L’énergie dissipée à la surface de la vague qui s’effondre est bénéfique au surfeur qui peut l’utiliser comme source d’énergie cinétique : la vague lui apporte la dynamique nécessaire pour se déplacer, et réaliser les figures qu’il souhaite sur sa planche en mouvement. Les vagues creuses, avec un déferlement plongeant, sont les préférées des « shortboarders », qui utilisent des planches courtes. Ces vagues sont les plus puissantes, mais pas forcément les plus grandes. Le principe du shortboard est de permettre une pratique du surf plus « dynamique » avec des changements multiples de direction sur la vague.
Cas exceptionnels : vagues géantes et ondes extrêmes
Dans certains endroits comme Nazaré ou Jaws, la houle est plus massive car elle naît de tempêtes puissantes, a voyagé sur de très longues distances, mais surtout car elle rencontre des profonds canyons sous-marins. La houle n’est alors pas freinée par le plateau continental. Elle continue son voyage directement jusqu’à nos côtes en gardant toute son énergie. Ce changement brutal de profondeur proche des côtes concentre l’énergie et fait naître des vagues géantes.

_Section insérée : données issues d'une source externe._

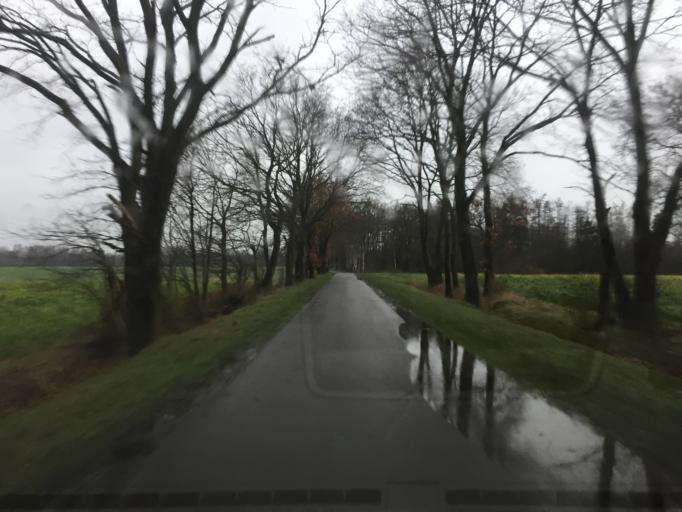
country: DE
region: Lower Saxony
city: Borstel
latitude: 52.6395
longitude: 8.9256
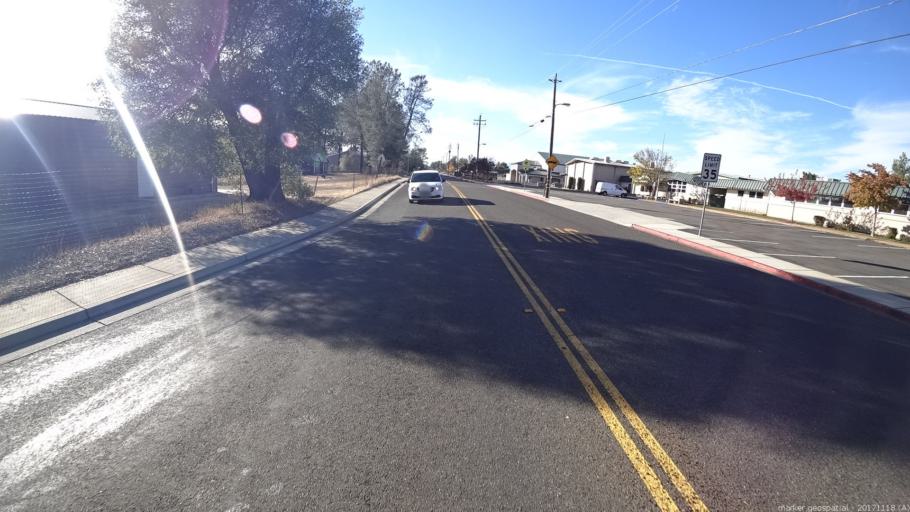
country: US
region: California
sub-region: Shasta County
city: Anderson
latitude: 40.4466
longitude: -122.4081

D’autres phénomènes, beaucoup moins fréquents, sont aussi source de vagues : certains séismes, éruptions volcaniques ou chutes de météorites créant des vagues appelées tsunamis ou raz-de-marée. La marée est également à l’origine de vagues très particulières, appelées mascarets, de brusques surélévations de l’eau d’un fleuve ou d’un estuaire. Les dimensions et les forces en jeu lors de ces événements sont énormes, ce qui explique qu’elles puissent être terrifiantes, même pour les surfeurs les plus expérimentés.